Anyway, to get back to Adolf, when his father died in June 1914 he had to get back to Neustrelitz to take over as Grand Duke. There was a lot of fuss because he was supposed to marry someone "appropriate", against his will. There's discrete debate about whether he wanted to marry (or even already had married) someone "inappropriate" or whether he wasn't really that way inclined at all. Grandma seems to have come to keep him company in Neustrelitz (and got rather stuck there due to the First World War), dying there in December 1916.
Just over a year later, on February 23, 1918, the Grand Duke and his dog went for an evening stroll down that track (the "old road") that we walked on 22 July. He didn't come back. The army and lots of locals turned out to look for him (he was quite popular locally because he'd dug up the palace gardens to grow potatos for the people of Neustrelitz during the war) and found his dog. The next day they found him as well, in the river just at the spot where I took the river photos. He had been shot and drowned (yes, both) and is buried at Mirow.
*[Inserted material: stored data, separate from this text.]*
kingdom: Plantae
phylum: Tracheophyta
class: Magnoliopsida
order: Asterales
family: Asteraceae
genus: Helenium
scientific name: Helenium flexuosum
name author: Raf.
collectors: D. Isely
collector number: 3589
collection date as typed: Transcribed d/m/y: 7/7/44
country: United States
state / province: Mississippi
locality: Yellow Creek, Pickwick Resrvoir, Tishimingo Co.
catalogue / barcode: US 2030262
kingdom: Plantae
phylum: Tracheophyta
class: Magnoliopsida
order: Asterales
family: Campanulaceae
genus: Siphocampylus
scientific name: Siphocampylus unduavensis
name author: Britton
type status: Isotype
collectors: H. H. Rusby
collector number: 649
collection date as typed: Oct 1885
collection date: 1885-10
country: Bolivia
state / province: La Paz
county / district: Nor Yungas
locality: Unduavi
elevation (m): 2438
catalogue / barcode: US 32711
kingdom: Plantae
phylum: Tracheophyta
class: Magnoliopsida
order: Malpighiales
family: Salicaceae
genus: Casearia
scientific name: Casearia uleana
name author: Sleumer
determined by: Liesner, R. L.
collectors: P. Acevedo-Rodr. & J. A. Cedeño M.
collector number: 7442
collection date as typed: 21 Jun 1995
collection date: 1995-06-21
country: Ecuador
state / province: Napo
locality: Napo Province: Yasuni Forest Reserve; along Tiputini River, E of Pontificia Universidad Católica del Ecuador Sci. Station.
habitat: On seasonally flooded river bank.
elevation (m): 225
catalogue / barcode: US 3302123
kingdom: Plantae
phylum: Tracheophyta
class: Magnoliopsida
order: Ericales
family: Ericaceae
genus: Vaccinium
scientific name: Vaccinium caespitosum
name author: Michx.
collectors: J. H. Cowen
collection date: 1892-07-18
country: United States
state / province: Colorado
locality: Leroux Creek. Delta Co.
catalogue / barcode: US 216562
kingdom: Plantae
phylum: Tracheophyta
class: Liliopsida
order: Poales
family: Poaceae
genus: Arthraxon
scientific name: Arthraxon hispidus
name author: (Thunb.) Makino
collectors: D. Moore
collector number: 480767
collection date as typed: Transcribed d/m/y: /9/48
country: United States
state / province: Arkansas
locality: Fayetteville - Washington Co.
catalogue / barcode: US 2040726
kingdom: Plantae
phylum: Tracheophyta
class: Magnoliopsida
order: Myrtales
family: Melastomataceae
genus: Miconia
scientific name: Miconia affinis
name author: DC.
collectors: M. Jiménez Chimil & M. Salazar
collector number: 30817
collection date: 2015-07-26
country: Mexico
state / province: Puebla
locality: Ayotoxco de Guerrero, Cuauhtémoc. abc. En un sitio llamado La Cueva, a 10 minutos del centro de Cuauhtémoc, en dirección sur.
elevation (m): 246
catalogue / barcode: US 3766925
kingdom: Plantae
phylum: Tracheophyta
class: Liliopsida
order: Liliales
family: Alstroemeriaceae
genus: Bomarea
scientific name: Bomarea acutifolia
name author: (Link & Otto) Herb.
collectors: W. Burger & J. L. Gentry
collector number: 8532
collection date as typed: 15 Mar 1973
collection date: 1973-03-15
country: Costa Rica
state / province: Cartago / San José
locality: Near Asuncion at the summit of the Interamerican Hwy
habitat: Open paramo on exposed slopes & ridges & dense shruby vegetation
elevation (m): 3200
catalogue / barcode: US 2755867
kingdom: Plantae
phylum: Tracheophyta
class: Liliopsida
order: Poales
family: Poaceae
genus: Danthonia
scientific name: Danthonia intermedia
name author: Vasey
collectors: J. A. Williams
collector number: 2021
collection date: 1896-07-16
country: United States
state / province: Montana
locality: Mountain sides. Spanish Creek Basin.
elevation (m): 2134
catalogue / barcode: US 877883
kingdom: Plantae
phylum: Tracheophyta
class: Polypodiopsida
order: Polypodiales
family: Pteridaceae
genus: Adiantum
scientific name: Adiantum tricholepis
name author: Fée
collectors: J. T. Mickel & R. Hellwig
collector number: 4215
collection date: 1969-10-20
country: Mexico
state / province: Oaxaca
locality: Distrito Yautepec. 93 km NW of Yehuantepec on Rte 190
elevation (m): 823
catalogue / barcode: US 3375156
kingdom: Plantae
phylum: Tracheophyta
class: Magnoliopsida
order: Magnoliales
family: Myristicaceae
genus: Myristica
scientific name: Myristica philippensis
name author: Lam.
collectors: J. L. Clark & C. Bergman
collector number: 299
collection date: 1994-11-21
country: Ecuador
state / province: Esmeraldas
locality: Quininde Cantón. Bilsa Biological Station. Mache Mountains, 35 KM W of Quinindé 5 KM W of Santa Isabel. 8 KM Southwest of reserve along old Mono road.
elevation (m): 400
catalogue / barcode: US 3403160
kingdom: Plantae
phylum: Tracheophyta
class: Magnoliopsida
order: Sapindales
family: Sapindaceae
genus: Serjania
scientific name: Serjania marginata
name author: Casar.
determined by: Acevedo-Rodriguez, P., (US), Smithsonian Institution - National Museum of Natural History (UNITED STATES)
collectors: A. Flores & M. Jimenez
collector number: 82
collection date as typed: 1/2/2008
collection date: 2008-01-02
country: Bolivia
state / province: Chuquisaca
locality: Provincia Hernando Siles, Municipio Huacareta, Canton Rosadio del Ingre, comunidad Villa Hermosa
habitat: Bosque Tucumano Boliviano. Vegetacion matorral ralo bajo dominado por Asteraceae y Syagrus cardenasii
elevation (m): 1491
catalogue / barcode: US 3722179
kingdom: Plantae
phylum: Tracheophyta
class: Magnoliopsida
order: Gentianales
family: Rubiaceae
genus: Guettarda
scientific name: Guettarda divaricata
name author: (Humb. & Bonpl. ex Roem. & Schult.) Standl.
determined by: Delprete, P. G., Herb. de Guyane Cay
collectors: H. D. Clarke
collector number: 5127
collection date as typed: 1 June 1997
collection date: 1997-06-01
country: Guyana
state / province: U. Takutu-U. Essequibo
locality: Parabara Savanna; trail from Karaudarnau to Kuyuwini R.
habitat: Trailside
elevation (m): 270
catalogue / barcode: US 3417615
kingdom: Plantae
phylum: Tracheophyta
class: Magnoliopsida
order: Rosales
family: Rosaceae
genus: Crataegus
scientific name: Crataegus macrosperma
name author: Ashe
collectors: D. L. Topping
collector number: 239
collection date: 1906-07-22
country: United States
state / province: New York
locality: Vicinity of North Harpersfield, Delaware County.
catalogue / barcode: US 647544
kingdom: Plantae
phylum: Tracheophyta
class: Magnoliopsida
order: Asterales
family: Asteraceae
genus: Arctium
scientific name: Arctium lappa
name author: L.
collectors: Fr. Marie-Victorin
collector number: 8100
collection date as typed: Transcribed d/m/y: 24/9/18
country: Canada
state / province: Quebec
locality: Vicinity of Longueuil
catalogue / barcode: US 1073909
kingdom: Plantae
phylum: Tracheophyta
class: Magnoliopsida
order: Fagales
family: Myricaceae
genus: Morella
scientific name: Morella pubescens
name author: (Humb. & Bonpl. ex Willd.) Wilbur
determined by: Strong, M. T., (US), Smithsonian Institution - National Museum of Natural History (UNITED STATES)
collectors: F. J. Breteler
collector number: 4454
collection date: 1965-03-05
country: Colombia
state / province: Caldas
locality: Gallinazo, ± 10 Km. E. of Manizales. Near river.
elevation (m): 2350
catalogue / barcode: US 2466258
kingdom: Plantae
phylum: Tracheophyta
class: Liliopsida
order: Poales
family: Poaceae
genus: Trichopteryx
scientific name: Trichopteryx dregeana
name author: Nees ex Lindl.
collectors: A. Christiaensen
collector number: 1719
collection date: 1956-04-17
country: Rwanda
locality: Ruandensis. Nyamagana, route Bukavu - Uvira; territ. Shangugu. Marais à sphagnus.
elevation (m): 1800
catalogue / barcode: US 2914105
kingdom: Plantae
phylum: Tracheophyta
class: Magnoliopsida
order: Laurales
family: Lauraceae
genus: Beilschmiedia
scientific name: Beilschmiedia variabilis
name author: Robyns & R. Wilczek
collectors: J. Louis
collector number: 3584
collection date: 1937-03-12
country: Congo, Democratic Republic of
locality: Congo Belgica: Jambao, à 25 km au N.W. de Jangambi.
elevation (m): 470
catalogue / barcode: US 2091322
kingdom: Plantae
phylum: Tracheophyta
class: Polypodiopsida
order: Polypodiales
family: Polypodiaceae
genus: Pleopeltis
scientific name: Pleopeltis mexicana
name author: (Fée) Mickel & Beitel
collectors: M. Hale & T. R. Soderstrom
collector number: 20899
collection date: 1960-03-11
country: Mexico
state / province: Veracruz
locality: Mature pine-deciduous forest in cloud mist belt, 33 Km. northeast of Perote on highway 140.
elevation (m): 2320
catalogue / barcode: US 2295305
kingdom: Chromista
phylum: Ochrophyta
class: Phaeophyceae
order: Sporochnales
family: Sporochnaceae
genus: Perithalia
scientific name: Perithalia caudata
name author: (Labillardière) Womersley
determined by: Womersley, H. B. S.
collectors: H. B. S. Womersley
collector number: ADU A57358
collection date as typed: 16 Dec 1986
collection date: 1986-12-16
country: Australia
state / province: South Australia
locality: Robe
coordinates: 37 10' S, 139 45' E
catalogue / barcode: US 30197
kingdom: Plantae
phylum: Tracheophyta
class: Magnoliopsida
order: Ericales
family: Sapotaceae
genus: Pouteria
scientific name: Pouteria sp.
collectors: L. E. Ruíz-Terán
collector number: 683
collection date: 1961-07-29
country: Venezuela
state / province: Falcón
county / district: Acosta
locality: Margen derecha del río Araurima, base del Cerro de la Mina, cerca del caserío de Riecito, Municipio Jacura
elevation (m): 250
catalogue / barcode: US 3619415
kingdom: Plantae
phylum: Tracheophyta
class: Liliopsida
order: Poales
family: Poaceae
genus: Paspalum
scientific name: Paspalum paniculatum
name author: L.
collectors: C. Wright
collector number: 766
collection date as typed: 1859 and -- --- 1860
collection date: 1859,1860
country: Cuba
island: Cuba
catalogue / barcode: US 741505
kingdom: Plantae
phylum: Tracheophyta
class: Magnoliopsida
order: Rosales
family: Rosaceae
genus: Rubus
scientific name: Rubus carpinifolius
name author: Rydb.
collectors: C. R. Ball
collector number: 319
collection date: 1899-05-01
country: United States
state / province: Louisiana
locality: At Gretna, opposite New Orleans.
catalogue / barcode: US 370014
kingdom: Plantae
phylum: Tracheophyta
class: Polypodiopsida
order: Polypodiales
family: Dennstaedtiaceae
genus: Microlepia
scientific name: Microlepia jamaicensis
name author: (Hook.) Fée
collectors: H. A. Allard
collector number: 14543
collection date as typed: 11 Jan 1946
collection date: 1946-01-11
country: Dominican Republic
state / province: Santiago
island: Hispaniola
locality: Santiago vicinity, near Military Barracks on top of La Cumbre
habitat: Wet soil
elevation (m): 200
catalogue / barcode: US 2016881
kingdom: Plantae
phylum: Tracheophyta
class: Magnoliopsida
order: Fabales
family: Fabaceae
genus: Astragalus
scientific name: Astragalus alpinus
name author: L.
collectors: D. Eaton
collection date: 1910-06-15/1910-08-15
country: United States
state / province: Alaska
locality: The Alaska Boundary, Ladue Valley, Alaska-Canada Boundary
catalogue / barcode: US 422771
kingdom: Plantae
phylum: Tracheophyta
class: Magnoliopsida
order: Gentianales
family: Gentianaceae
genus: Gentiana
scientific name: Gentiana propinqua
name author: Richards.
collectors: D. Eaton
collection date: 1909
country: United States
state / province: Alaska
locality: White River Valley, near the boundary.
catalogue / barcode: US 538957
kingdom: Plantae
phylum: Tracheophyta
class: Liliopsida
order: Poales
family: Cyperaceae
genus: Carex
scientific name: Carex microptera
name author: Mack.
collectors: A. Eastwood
Although Wikipedia confidently says that the Grand Duke committed suicide, a few things do strike you as puzzling. They never found the gun, for instance, even though the army "searched thoroughly" for it. Even if he'd fallen into the river holding it, surely the army would have found it, or it would have turned up later (it's a navigable canal, not a flowing river as such, so it wouldn't have been swept away). And it's somehow hard to imagine psychologically that if he'd gone out to shoot himself he'd have taken his dog along for the walk.
The memorial plaque by the river sums it all up:
A life between duty and desire
end times and upheaval
Even in death tragic and eternal puzzle.